The new memo should give Green and other project supporters reasons for optimism. Mayor Tom DuBois has publicly supported the establishment of the history museum and his position — coupled with urgings from the memo's three signatories — all but ensures that the project will get support from the council majority. It is, however, expected to be the slimmest majority, with three of the seven council members recently signaling that they would rather not spend money on the Roth Building at this time.
The new memo from Burt, Kou and Stone suggests that it is critical to move the project forward as soon as possible.
"This project needs to move forward quickly to preserve this vulnerable historic building, take advantage of the existing permit, and move forward this construction season to avoid winter rains," the memo states.
The position represents a sharp break from the recent past. In December 2020, council members chafed at the idea of spending significant funding on the Roth Building in the near future. During the council's Dec. 14 meeting, then-Mayor Adrian Fine opposed the idea of spending impact fees on the rehabilitation project, calling the proposed action an end run around the financial process. Former council member Liz Kniss, who in the past urged her colleagues to explore rezoning and possibly renting out the Homer Avenue property, bemoaned the lack of a clear avenue toward the establishment of the museum. Council member Alison Cormack said it would be irresponsible for the city to not consider selling the building.
The November election, which saw Burt and Stone replace Fine and Kniss, appears to have upended the political dynamic. While three council members — Cormack, Eric Filseth, Greg Tanaka — remain reluctant to spend money on rehabilitating the Roth Building, the other four members are poised to move the project ahead.
The new memo from Burt, Kou and Stone echoes the argument long made by Palo Alto Museum leaders: because the Roth Building is a city-owned asset, it should be the city's responsibility to at least fix up the hard shell of the building so that the museum could then move ahead with improvements to the building's interior.
In addition, the city is scheduled to receive multiple significant community assets and benefits that are outside of museum-based functions or obligations including: publicly accessible park restrooms, a cafe accessible to the park, community meeting spaces and resources for youth research and education, states the memo, citing the proposed features of the new museum.

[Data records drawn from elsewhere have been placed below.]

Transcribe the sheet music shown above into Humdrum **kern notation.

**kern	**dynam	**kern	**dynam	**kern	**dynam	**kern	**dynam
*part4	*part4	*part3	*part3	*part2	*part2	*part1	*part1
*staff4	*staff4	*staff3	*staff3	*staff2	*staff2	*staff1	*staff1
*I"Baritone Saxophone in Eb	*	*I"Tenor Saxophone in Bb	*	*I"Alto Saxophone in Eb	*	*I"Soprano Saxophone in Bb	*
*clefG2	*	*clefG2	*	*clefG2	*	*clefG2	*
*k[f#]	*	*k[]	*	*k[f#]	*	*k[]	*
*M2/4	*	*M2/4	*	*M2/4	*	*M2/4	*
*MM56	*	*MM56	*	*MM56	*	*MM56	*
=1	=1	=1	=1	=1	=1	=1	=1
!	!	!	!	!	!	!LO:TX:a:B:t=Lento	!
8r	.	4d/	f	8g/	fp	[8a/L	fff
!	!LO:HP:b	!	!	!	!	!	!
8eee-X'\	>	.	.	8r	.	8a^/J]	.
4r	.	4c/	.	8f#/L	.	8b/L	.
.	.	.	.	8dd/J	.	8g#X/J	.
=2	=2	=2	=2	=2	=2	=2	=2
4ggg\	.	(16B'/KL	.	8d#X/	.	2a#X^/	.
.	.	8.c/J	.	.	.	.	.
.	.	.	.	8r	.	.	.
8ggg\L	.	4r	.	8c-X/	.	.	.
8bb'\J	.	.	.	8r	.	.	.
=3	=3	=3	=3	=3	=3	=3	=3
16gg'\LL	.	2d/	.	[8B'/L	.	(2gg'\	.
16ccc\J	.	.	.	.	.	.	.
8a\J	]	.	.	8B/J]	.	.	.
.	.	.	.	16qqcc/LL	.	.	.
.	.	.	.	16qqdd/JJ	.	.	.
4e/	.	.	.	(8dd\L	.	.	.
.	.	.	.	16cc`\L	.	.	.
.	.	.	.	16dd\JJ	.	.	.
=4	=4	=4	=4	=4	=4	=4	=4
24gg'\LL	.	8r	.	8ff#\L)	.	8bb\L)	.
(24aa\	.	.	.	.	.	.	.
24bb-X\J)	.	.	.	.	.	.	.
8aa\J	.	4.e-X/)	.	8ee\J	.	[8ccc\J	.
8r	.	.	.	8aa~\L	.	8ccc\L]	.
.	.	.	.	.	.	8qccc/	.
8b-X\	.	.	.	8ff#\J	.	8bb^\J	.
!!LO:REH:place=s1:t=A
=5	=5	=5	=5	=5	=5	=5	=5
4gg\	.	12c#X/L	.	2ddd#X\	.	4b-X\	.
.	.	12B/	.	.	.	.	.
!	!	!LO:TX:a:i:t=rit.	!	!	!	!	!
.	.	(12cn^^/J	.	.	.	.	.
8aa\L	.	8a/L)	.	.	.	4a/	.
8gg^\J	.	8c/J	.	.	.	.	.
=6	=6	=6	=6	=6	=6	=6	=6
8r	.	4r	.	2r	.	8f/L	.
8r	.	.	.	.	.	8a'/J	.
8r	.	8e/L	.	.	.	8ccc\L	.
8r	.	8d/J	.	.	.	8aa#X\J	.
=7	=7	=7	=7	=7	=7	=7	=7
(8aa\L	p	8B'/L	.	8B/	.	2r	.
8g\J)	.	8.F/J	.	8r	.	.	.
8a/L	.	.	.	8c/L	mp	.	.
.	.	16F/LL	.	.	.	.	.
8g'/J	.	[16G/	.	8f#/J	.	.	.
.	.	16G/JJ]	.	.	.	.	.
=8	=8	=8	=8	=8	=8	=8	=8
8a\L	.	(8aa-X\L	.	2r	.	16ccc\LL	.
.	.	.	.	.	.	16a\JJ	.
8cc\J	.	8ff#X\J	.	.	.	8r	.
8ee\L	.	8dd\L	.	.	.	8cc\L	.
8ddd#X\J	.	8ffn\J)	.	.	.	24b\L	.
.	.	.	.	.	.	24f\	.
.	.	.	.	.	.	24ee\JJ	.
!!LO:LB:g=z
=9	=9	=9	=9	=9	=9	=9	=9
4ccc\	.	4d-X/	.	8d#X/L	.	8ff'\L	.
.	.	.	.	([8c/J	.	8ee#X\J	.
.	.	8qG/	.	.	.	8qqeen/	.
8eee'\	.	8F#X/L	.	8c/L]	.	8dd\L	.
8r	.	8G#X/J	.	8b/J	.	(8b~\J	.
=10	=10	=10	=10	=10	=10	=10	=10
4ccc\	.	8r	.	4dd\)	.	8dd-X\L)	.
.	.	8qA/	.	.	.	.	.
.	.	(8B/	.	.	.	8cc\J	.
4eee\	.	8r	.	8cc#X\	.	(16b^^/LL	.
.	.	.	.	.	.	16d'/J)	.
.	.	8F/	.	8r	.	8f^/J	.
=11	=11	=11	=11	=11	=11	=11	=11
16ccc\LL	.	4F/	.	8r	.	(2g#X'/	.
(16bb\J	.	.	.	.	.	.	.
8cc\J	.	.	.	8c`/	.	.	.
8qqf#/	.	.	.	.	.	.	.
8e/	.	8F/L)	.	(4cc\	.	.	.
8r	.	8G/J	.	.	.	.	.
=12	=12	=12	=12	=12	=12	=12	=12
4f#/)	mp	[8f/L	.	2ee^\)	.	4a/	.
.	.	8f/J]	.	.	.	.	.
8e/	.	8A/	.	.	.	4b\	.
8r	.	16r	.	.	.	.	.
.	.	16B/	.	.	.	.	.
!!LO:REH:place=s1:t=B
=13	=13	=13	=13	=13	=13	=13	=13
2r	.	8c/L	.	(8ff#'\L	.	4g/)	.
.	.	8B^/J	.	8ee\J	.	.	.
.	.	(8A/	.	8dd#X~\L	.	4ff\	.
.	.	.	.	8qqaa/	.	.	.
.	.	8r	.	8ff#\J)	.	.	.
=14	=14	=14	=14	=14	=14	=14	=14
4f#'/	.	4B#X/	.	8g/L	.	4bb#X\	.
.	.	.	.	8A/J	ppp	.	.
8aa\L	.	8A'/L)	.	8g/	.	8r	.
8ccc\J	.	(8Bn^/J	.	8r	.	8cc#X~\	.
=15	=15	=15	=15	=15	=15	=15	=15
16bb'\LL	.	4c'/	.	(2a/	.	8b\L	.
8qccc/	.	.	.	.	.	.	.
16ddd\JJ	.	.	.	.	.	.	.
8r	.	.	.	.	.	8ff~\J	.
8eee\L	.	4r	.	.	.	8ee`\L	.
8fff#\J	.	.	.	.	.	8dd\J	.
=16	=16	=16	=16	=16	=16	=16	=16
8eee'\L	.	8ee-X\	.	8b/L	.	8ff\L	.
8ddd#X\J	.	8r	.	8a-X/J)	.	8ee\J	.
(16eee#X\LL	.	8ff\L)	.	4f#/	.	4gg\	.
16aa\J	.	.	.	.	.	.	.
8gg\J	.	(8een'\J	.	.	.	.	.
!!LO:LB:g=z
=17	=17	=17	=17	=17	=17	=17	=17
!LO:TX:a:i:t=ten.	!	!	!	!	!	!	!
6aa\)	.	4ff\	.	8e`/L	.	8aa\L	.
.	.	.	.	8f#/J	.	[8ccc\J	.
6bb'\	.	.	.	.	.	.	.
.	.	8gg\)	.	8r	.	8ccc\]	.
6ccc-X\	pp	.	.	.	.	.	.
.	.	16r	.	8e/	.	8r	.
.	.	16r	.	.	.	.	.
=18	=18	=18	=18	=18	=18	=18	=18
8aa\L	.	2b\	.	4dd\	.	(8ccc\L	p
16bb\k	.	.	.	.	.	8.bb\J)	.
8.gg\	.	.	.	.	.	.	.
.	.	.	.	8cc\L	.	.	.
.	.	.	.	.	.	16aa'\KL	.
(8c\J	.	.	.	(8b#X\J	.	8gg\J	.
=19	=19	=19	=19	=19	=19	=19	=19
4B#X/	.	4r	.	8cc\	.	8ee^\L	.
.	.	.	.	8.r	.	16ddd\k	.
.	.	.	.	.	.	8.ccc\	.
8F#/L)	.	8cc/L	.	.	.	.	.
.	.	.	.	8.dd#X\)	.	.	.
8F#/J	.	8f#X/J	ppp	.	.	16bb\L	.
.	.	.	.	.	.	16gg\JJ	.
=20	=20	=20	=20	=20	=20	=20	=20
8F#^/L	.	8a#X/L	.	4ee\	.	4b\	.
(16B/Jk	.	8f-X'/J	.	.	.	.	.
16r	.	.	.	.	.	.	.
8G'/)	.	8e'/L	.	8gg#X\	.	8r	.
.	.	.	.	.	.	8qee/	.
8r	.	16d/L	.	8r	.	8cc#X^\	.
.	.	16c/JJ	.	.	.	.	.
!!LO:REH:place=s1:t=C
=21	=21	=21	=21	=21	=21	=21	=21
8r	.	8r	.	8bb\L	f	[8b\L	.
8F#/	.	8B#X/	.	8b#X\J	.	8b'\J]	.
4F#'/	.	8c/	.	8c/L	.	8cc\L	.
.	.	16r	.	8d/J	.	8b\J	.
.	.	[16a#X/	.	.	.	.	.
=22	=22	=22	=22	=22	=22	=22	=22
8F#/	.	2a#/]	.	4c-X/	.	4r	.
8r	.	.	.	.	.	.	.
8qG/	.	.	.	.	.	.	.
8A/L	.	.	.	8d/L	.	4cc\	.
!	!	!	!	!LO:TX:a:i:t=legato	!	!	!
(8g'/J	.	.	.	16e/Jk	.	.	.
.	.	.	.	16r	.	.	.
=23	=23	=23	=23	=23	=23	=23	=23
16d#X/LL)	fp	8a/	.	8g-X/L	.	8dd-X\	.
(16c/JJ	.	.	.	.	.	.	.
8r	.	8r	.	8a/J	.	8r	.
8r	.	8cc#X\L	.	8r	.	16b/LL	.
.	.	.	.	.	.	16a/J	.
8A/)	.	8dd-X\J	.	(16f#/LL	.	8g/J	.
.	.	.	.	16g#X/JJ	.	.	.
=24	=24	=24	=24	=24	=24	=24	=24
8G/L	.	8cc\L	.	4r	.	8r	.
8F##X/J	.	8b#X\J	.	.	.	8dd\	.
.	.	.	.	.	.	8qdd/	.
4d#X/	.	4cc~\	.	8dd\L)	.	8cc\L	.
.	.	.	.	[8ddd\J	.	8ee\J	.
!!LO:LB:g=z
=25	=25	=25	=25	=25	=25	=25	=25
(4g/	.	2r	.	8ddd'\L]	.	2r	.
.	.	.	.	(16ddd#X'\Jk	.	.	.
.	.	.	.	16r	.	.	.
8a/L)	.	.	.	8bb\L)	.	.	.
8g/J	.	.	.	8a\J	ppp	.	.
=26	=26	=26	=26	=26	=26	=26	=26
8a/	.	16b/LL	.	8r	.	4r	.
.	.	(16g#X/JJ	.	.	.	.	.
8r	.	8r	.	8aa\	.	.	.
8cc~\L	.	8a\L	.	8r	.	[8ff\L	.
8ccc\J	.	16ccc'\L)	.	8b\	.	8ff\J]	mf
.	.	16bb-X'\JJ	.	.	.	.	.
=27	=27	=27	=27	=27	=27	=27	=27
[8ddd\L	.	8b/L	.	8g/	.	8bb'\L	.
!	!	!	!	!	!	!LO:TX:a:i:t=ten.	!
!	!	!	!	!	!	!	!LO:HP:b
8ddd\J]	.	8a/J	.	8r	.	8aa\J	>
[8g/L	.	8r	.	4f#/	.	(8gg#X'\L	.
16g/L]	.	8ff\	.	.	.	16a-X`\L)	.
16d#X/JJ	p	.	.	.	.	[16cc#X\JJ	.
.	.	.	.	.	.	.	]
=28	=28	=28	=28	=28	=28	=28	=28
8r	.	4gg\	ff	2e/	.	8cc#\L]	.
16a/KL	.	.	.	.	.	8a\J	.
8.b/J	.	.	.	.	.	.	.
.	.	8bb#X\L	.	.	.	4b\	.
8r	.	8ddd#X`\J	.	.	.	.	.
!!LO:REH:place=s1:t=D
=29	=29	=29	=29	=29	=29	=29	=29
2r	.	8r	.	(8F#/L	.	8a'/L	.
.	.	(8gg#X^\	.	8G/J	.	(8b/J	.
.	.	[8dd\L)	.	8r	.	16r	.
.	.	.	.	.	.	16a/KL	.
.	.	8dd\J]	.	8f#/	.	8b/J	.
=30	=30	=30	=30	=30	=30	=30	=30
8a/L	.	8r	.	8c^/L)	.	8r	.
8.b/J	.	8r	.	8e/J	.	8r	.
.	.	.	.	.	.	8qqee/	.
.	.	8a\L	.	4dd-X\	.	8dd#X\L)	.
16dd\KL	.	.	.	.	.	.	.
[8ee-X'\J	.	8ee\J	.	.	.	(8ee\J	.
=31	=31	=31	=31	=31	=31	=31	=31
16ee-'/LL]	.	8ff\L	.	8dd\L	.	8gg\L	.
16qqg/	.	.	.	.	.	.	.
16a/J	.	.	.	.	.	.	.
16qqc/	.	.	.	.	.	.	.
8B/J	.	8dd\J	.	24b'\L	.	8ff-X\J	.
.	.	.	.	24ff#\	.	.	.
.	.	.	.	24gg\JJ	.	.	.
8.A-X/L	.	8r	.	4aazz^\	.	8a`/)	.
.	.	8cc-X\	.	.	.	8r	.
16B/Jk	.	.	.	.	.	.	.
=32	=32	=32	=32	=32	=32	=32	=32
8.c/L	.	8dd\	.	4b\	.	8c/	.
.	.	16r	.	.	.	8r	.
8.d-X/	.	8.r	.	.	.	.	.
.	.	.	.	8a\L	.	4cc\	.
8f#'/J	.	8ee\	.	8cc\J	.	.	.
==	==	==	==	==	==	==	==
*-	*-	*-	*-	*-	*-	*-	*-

If the council moves ahead with the recommendation of its Finance Committee, the city would allocate $2 million to the Roth Building project from its Stanford University Medical Center development agreement. It would also use $350,000 in park impact fees to improve the building, which is next to Heritage Park and which would have a bathroom that is accessible to park users. The city is also looking to use about $1.65 million in impact fees that are designated community centers, money that will likely be shifted from planned improvements to Rinconada Park.
In its June 7 budget discussion, which served as a likely preview for next week's budget adoption, the council majority signaled that it wants to see the Roth Building work begin sooner rather than later. DuBois said he believes impact fees and Stanford funds are appropriate funding sources for the project shortly before the council voted 4-3 to support the funding plan.
Cormack, Filseth and Tanaka all dissented, with Cormack saying she is hesitant to transfer fees from other community projects to the Roth Building rehabilitation. Tanaka questioned the need to move ahead with the history museum at this moment.
"Do we need to do it when we're in the second year of a budget crisis?" Tanaka asked. "I don't know if it's the most critical thing we should think about."